An example might look like:
class UsesExtraMetadataCacher(Cacheable):
def save(self, obj):
self.extra_metadata["the_best_number"] = 13
JsonCacher(self.geet_path()).save(obj)
def load(self):
assert self.extra_metadata["best_number"] == 13
return JsonCacher(self.get_path()).load()
The curifactory stage decorator automatically handles calling save_metadata() and load_metadata() at
the appropriate times for the above cacher to work. However, if you’re using this custom cacher inline, these
functions are never explicitly called. If you want to enable this cacher to work inline, you need to add in
explicit save/load metadata calls in the save/load functions:
class UsesExtraMetadataCacher(Cacheable):
def save(self, obj):
self.extra_metadata["the_best_number"] = 13
self.save_metadata()
JsonCacher(self.get_path()).save(obj)
def load(self):
self.load_metadata()
assert self.extra_metadata["best_number"] == 13
return JsonCacher(self.get_path()).load()
Lazy cache objects
While caching by itself helps reduce overall computation time when re-running
experiments over and over, if running sizable experiments with a lot of large data
in state at once, memory can be a problem. Many times, when stages are
appropriately caching everything, some objects don’t need to be in
memory at all because they’re never used in a stage that actually runs. To
address this, curifactory has a Lazy class. This class is used by
wrapping it around the string name in the outputs array:
@stage(inputs=..., outputs=["small_object", Lazy("large-object")], cachers=...)

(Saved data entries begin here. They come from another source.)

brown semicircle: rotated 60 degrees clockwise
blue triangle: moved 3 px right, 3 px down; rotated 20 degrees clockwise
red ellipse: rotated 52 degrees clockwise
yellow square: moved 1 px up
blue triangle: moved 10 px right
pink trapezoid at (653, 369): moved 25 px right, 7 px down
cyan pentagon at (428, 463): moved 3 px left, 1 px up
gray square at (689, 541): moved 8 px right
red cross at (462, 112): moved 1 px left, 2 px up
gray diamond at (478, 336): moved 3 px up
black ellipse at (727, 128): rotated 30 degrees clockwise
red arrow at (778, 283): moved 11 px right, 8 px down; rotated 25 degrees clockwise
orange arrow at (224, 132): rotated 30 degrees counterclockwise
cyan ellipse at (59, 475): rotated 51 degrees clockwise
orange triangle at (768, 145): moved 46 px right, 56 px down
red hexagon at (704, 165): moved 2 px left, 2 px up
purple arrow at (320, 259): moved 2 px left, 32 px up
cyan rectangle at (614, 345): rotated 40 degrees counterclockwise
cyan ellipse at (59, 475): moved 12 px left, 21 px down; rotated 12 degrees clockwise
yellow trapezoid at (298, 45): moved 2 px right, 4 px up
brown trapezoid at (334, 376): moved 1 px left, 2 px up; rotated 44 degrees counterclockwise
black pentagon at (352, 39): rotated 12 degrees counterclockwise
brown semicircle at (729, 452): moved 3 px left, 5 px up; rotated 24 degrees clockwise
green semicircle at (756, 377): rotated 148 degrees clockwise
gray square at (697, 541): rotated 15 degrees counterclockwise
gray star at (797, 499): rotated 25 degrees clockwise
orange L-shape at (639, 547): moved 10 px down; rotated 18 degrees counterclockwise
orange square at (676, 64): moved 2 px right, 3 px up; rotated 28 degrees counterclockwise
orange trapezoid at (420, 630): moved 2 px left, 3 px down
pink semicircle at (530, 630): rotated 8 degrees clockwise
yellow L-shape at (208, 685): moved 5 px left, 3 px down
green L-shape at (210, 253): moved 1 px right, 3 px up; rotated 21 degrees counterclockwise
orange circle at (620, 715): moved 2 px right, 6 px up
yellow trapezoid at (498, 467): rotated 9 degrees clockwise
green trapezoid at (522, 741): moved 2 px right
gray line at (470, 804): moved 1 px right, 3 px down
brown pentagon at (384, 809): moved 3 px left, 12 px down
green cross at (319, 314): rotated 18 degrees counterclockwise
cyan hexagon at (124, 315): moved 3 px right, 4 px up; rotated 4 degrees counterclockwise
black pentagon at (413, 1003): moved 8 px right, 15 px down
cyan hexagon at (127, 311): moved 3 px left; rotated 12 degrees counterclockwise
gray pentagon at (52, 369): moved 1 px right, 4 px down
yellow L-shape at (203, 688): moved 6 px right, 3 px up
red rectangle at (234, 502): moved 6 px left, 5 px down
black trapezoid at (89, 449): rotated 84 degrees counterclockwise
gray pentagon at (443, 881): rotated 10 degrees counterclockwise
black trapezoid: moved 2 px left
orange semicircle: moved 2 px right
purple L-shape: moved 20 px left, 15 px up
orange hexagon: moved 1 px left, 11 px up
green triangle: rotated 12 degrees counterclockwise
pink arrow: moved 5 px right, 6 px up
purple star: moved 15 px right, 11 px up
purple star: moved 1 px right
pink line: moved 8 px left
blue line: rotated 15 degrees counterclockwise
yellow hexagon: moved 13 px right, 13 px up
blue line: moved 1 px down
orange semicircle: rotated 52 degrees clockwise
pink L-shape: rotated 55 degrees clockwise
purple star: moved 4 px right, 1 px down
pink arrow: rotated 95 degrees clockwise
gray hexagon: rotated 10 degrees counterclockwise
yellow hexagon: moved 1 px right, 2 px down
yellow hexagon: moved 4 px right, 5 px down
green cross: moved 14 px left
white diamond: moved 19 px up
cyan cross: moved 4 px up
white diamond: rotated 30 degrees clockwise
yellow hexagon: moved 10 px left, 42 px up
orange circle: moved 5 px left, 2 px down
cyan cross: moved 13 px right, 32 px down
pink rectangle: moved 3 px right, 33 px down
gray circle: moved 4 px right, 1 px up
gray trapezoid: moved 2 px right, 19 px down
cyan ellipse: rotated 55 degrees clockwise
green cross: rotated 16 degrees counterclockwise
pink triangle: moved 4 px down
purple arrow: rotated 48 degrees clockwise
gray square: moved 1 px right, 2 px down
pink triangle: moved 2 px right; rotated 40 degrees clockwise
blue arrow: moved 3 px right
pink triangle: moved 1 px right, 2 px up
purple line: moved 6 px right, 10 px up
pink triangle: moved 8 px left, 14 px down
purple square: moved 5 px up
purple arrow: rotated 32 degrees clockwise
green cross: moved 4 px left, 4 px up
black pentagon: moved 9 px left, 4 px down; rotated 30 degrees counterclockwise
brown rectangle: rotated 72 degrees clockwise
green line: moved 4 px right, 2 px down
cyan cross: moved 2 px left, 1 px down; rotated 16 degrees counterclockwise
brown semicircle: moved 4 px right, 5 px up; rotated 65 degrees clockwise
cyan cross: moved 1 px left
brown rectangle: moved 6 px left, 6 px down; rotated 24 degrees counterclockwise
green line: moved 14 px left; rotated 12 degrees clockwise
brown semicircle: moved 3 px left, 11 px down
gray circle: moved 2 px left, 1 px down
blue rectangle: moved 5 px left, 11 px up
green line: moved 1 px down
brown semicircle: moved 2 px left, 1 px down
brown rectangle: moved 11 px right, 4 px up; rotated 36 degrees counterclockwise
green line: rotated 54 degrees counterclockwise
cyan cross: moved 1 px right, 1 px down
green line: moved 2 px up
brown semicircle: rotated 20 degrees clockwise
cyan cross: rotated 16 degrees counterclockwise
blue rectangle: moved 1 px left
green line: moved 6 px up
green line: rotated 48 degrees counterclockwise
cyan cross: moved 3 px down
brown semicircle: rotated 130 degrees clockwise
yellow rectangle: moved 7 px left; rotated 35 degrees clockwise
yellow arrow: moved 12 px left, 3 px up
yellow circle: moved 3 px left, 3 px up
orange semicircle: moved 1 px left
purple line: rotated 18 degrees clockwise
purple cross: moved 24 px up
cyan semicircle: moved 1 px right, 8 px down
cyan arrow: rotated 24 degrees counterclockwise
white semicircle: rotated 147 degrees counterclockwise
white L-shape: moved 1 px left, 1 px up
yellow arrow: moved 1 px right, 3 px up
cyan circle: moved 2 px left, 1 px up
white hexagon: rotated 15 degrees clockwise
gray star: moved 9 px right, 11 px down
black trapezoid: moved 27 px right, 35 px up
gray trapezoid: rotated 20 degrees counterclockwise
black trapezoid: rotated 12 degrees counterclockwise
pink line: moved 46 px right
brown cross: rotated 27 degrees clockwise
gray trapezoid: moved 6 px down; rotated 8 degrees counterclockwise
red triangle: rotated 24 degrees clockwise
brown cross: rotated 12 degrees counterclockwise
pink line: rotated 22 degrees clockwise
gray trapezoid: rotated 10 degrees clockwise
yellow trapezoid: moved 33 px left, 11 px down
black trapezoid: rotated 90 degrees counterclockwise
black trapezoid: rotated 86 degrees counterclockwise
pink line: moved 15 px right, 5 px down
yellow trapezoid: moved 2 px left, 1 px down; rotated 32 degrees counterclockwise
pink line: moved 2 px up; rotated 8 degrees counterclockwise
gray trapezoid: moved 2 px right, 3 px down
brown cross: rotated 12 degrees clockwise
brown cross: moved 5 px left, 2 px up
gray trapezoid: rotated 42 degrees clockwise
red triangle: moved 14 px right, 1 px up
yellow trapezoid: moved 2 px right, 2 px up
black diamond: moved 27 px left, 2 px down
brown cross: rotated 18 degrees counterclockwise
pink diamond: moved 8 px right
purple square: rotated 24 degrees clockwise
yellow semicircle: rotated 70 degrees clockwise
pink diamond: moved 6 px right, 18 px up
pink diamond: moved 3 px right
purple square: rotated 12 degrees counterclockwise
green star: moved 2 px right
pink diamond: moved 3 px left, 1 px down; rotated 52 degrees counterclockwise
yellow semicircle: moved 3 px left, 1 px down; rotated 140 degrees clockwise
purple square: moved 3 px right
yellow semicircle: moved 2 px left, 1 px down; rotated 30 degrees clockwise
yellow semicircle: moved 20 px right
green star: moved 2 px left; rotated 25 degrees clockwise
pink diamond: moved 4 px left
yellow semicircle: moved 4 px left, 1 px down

When an output is specified as lazy, as soon as the stage computes, the output
object is cached and removed from memory. The Lazy instance is then inserted
into the state. Whenever the large-object key is accessed on the state,
it uses the cacher to reload the object back into memory (but maintains the Lazy
object in state, so as long as no references persist beyond the stage, it will
stay out of memory.
Because lazy objects rely on a cacher, cachers should always be specified for
these stages. If no cachers are given, curifactory will automatically use a
PickleCacher.
When a stage with a Lazy object is computed the second time, the cachers check
for their appropriate files as normal, and if they are found the lazy output
again keeps only a Lazy instance in the record state rather than
reloading the actual file.
Lazy resolve
By default, every time a Lazy instance is passed into a stage wrapped function, it resolves to
the object itself, meaning it calls the load function on the associated cacher. If a Lazy instance
is specified with resolve=False, then every time that artifact is used as input, the input that gets
passed is the actual Lazy instance itself.
The primary value in this is to be able to access the associated cacher from within a stage in order to get its path (this is useful when doing external calls.)